La sécurité des messages envoyés et reçus dans Signal revient dans l’actualité. Dans un article paru le 13 janvier, CNBC rapporte que les forces de l’ordre aux États-Unis sont parvenues à accéder à des messages de l’application mobile, alors qu’elles enquêtaient sur le leader d’une milice d’extrême droite (« Oath Keepers ») et d’autres individus.
Ces investigations concernent les évènements qui se sont déroulés il y a un peu plus d’un an dans la capitale américaine, lors de la confirmation des résultats de l’élection présidentielle. Celle-ci touchait à sa fin, avec la validation de la victoire de Joe Biden sur Donald Trump. Mais alors qu’une transition pacifique est d’ordinaire la norme, des troubles éclatent à Washington.
Donald Trump n’admet pas directement sa défaite et dénonce, comme il l’a fait déjà depuis des semaines et des mois avant le scrutin, une fraude généralisée. Une telle défiance attise ses partisans et une foule se masse au Capitole pour dénoncer et même empêcher la proclamation des résultats. Le bâtiment est envahi, il y a des morts et Donald Trump est banni des réseaux sociaux.

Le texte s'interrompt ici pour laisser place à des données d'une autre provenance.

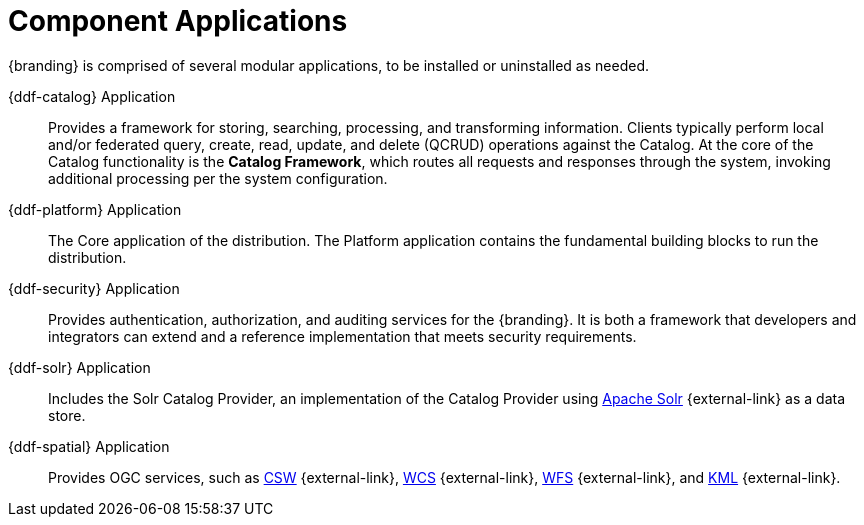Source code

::type: introduction
:status: published
:title: Component Applications
:section: Applications
:priority: 1
:order: 00

= Component Applications

{branding} is comprised of several modular applications, to be installed or uninstalled as needed.

{ddf-catalog} Application::
Provides a framework for storing, searching, processing, and transforming information.
Clients typically perform local and/or federated query, create, read, update, and delete (QCRUD) operations against the Catalog.
At the core of the Catalog functionality is the *Catalog Framework*, which routes all requests and responses through the system, invoking additional processing per the system configuration.

{ddf-platform} Application::
The Core application of the distribution.
The Platform application contains the fundamental building blocks to run the distribution.

{ddf-security} Application::
Provides authentication, authorization, and auditing services for the {branding}.
It is both a framework that developers and integrators can extend and a reference implementation that meets security requirements.

{ddf-solr} Application::
Includes the Solr Catalog Provider, an implementation of the Catalog Provider using http://lucene.apache.org/solr/[Apache Solr] {external-link} as a data store.

{ddf-spatial} Application::
Provides OGC services, such as http://www.opengeospatial.org/standards/cat[CSW] {external-link}, http://www.opengeospatial.org/standards/wcs[WCS] {external-link}, http://www.opengeospatial.org/standards/wfs[WFS] {external-link}, and http://www.opengeospatial.org/standards/kml[KML] {external-link}.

C’est dans ce contexte que, depuis, les autorités cherchent à retrouver les éléments les plus radicaux de ces troubles pour les traduire en justice. Or il apparait à l’époque que Signal, qui est une messagerie instantanée, est déjà utilisée aussi par des partisans de Trump pour discuter en toute discrétion et coordonner leurs actions. D’où l’intérêt de la police à y accéder.
La particularité de Signal est de proposer une protection appelée chiffrement de bout en bout. Il s’agit d’une méthode qui cache le contenu des messages grâce à des opérations mathématiques complexes, de sorte que seules les personnes ayant accès à la conversation sont en mesure de lire. Intercepter les messages sans la clé de déchiffrement ne sert ainsi à rien.
Sous ce régime de chiffrement de bout en bout, il est en principe impossible pour un tiers, quel qu’il soit, de lire les messages. Que ce soit l’opérateur, la police ou bien Signal lui-même. Cela vaut évidemment si le protocole de chiffrement est robuste et vérifiable, deux caractéristiques qu’on retrouve dans Signal, puisqu’il s’agit d’une solution cryptographique open source.
Est-ce à dire que le chiffrement des messages dans l’application Signal a été vaincu ? Cela paraît hautement improbable.
La police a peut-être eu un coup de pouce pour lire Signal
Par le passé, Signal a fait l’objet de suspicions similaires : la presse a suggéré qu’une entreprise, Cellebrite, dont les activités l’amènent à travailler avec les forces de l’ordre pour déverrouiller les smartphones, serait capable de lire l’application Signal. L’actualité s’emballant, Signal a riposté en estimant qu’il est impossible que Cellebrite casse son chiffrement.
La piste la plus plausible, que l’article de CNBC évoque d’ailleurs, est que la police a pu percer Signal par des voies détournées, sans toucher à la cryptographie. Le chiffrement de bout en bout n’est pas un totem d’immunité absolu : si quelqu’un se trouvant dans la boucle des conversations transmet les messages chiffrés, la « crypto » ne peut rien.
« Une possibilité est qu’un autre destinataire ayant accès aux messages les ait remis aux enquêteurs. La plainte fait référence à des messages de groupe exécutés sur l’application, il est donc possible qu’un autre participant à ces chats ait coopéré », écrit le journal. Cette coopération est crédible, car elle peut permettre à un tiers mis en cause d’espérer de la clémence quand son jugement viendra.
Une autre piste à considérer est celle de la police mettant la main sur un téléphone qui est dans la boucle des conversations sur Signal. Si le mobile n’a pas de code de verrouillage, ou si celui-ci est trop facilement devinable, l’accès à l’application est un jeu d’enfant : il n’y a qu’à l’ouvrir et à consulter les messages qui s’y trouvent. Ici aussi, la « crypto » est sans effet.
C’est aussi par ces moyens détournés que le droit et les enquêteurs peuvent opérer en France. Comme le relevait un officier de gendarmerie, refuser de communiquer le code de déverrouillage de son téléphone à la demande d’un officier de police judiciaire peut être constitutif d’une infraction. Avec cette pression sur les épaules, un prévenu peut le donner et, par conséquent, donner accès à Signal.
Signal n’a pas réagi, pour l’instant, aux éléments rapportés par CNBC. Mais on peut supposer que les forces de l’ordre ont bénéficié d’une opportunité opérationnelle (un téléphone dans la boucle était disponible et ouvert) ou juridique (la coopération d’un mis en cause qui veut limiter les dégâts au tribunal). En clair, cela semble plus un sujet de droit et d’enquête que de faiblesse du protocole Signal.